Der Montag beschert und schönes und warmes Wetter, so können wir all die nassen Sachen vom gestrigen Tag trocknen. Trotz Wind lassen wir es heute ruhig angehen. Auch Wäsche waschen ist wieder einmal angesagt, wir sind ja nicht im Urlaub ;-) Am Abend spazieren wir zur Seekiste, einem Restaurant auf Stelzen. Bei einem leckerem Fisch auf der Terasse geniessen wir den traumhaften Sonnenuntergang. Ein perfekter Abend, der sehr schwer zu übertrumpfen sein wird.

    

Am Dienstag fahren wir nach Heide. Auf dem Weg machen wir einen Halt beim Eidersperrwerk. Ein eindrücklicher Bau und auf den Infotafel kann das gemeine Bergvolk etwas über Sturmfluten, Ebbe/Flut, das Sperrwerk, die Schleuse etc. lernen. Themen, um die wir uns nie Gedanken machen, sind in diesem Gebiet von existenzieller Bedeutung.
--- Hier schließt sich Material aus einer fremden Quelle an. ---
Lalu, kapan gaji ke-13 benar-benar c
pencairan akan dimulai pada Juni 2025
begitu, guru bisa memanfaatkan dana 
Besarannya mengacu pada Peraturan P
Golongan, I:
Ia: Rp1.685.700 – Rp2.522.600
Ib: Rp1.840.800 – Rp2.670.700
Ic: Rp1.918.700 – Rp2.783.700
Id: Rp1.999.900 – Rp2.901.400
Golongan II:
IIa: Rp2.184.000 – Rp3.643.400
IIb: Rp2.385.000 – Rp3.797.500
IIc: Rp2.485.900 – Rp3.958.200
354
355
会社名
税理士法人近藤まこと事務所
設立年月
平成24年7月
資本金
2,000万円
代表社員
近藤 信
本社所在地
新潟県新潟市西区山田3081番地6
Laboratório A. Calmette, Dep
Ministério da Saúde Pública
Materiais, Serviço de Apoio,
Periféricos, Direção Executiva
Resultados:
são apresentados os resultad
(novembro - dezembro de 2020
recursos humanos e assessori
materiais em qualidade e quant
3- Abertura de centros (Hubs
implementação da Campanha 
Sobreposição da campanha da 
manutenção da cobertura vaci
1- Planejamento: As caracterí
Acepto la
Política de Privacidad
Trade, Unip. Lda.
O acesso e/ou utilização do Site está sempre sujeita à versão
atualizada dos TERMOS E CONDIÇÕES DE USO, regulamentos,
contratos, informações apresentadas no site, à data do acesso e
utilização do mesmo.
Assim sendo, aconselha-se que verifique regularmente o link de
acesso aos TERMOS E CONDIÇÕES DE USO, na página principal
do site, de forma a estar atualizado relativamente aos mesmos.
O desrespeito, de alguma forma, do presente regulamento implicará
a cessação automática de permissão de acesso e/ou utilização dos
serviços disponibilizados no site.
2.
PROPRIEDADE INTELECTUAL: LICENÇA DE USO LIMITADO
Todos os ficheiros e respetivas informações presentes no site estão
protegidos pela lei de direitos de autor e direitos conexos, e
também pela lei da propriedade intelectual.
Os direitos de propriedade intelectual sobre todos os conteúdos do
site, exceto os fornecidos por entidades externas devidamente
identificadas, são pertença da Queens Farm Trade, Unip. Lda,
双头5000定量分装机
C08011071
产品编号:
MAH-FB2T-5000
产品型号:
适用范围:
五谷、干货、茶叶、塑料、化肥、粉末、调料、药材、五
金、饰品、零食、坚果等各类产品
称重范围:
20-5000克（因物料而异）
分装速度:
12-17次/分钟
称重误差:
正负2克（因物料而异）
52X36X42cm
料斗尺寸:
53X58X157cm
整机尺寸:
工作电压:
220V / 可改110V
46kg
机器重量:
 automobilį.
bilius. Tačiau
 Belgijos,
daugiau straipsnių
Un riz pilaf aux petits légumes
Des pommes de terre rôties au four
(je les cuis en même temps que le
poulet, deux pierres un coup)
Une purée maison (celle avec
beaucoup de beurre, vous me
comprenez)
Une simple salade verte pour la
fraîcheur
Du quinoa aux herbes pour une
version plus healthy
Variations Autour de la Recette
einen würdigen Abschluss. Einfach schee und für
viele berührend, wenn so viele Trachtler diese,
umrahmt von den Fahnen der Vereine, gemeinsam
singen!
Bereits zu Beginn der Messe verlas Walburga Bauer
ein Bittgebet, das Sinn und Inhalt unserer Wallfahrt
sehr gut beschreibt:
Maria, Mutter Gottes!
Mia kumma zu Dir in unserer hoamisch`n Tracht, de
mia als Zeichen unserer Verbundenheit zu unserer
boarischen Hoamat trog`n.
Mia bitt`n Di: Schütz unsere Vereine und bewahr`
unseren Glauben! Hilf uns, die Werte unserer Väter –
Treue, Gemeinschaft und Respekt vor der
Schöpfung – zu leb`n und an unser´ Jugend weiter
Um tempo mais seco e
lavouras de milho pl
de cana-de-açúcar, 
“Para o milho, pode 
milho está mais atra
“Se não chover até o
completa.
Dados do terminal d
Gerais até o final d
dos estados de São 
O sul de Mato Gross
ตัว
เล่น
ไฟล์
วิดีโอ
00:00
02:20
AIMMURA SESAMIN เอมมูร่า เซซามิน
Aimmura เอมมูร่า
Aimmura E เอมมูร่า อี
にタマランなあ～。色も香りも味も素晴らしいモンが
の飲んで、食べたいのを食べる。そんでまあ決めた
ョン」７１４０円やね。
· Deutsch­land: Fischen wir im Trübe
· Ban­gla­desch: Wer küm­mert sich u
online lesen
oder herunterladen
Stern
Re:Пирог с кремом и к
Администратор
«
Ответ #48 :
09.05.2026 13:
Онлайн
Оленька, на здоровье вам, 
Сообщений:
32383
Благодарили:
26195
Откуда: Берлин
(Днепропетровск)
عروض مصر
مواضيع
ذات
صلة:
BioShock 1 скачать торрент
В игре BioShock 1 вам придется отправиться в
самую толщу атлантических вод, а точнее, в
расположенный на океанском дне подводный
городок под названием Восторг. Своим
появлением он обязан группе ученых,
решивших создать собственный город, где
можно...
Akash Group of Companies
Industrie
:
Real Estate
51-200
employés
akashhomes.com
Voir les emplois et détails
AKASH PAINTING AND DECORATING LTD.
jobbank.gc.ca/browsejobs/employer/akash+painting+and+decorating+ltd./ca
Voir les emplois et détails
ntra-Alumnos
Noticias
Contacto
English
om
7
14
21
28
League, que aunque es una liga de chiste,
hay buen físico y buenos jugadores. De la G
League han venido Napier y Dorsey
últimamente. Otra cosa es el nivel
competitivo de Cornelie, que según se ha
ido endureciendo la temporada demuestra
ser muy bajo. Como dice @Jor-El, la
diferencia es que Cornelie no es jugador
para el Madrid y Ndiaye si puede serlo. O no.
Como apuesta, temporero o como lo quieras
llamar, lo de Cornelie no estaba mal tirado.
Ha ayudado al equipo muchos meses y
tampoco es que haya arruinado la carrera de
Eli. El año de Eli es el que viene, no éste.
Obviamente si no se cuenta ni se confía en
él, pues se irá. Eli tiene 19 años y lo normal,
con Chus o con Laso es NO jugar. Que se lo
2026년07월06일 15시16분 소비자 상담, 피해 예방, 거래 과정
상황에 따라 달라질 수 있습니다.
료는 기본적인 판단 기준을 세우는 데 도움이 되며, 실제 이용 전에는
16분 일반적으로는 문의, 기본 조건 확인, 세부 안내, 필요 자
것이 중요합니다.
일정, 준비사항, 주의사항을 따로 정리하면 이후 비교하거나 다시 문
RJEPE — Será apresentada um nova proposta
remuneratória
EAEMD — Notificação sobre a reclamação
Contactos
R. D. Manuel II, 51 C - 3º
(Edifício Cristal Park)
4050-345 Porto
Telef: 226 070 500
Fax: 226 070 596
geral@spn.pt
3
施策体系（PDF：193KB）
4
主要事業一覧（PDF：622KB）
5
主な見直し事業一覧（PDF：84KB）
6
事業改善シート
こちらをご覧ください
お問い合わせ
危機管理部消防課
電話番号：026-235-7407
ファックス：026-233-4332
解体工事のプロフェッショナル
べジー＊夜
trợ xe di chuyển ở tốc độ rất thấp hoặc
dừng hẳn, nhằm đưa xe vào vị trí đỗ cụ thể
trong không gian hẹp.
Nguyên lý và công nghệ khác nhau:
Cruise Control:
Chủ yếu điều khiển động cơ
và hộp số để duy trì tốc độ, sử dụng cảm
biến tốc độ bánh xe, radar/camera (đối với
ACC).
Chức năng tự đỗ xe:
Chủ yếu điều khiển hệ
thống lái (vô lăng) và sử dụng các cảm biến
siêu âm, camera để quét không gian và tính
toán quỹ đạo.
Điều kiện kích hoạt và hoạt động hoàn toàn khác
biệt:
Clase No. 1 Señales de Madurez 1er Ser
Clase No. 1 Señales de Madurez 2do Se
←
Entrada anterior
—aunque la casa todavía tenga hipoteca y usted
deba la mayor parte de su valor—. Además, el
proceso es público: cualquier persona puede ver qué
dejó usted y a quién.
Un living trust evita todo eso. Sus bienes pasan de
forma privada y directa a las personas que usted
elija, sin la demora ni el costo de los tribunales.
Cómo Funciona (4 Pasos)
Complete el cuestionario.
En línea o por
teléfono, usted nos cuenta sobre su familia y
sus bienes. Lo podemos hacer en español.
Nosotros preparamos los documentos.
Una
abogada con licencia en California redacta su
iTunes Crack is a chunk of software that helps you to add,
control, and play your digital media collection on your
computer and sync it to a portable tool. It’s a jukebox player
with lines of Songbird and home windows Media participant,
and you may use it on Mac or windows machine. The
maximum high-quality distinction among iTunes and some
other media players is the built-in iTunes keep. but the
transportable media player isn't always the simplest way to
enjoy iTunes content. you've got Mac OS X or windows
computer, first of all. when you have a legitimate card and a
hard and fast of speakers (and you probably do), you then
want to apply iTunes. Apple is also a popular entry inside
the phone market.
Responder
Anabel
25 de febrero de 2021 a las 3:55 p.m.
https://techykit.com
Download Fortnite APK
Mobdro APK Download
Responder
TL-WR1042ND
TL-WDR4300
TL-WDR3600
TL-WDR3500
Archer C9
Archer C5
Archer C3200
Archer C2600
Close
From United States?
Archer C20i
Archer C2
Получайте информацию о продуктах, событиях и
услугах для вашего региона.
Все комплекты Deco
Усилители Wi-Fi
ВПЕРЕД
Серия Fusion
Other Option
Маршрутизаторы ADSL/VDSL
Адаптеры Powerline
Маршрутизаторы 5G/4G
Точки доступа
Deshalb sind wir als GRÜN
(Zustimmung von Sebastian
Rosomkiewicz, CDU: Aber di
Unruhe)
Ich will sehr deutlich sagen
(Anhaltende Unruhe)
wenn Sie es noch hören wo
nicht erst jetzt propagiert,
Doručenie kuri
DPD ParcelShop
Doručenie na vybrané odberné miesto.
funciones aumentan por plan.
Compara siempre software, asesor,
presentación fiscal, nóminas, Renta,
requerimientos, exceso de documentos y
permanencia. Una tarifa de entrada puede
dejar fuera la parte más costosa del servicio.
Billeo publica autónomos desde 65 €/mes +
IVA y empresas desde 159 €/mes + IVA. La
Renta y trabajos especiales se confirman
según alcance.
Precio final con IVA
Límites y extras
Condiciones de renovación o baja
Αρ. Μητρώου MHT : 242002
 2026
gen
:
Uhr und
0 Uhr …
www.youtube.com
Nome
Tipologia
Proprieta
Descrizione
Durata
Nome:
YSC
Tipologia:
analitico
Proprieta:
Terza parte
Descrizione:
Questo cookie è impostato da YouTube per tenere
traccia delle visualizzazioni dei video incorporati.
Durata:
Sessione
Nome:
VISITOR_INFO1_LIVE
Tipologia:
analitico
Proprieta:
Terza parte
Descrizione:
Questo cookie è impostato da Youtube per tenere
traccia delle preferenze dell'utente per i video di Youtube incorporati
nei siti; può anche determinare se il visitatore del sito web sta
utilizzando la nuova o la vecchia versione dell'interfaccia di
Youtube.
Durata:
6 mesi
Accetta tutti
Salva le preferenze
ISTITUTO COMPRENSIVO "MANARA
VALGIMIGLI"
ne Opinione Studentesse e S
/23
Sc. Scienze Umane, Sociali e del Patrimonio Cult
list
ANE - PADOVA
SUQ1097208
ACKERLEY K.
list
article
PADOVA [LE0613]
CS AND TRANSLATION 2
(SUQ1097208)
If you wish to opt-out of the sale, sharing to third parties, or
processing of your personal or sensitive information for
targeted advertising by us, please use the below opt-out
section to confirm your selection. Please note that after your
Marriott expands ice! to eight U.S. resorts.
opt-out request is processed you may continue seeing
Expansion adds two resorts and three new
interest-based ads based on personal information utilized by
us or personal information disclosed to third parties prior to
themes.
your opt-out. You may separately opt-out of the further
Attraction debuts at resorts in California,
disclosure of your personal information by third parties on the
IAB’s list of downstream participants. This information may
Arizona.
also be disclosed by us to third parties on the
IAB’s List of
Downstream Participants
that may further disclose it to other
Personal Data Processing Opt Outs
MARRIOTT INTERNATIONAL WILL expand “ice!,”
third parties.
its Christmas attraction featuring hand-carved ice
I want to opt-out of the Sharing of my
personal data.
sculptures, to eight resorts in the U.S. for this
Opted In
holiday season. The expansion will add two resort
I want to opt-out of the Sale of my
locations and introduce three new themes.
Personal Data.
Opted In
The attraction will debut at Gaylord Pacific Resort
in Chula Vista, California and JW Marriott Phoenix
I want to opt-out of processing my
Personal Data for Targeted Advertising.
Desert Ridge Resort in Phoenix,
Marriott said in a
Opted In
In Heide peile ich den Mediamarkt an, da ich mir die Outdoorkamera W90 von Pentax anschauen will. Alles nur, um wieder einmal festzustellen, dass der Mediamarkt seinen Kunden gerne das Geld aus der Tasche zieht (nett ausgedrückt), grrr! Die haben wohl immer noch nicht gemerkt, dass sich der mündige Kunde vorab im Internet über die Preise informieren kann ;-) Mit einem Zwischenstopp beim Burger King fahren wir nach Büsum. Zuerst wollen wir auf den Nordsee Camping (Zufallsprinzip), aber die Rezeption ist am helllichten Tag nicht besetzt. Man darf dann auf die angeschlagene Telefonnummer anrufen… wohl noch nie an ausländische Kunden und Roaming-Tarife gedacht, wat?! Nebenan ist dann auch gleich der “Campingplatz zur Perle”, wo man sehr freundlich begrüsst wird. Die Sanitären-Anlagen gehören den Besten, die wir bisher gesehen haben. Es gibt ein Restaurant, Internet, frische Brötchen am Morgen, Duschen ohne Jetton, einen Kitespot mit super netten Locals… was will man mehr! Kurzentschlossen stürzen wir uns in unsere Kite-Klamotten und spazieren zum Spot. Ein Mitarbeiter der Kitestation erklärt uns proaktiv alles, bevor wir jemanden fragen können. Daumen hoch für wassersport-buesum.de, erstklassig! Anschliessend düsen wir auf dem Surfsee rum, da die Flut gerade den Höchststand hat. Nach einer warmen Dusche auf dem Camping gibt es einen grossen Teller Spaghetti und Feierabend.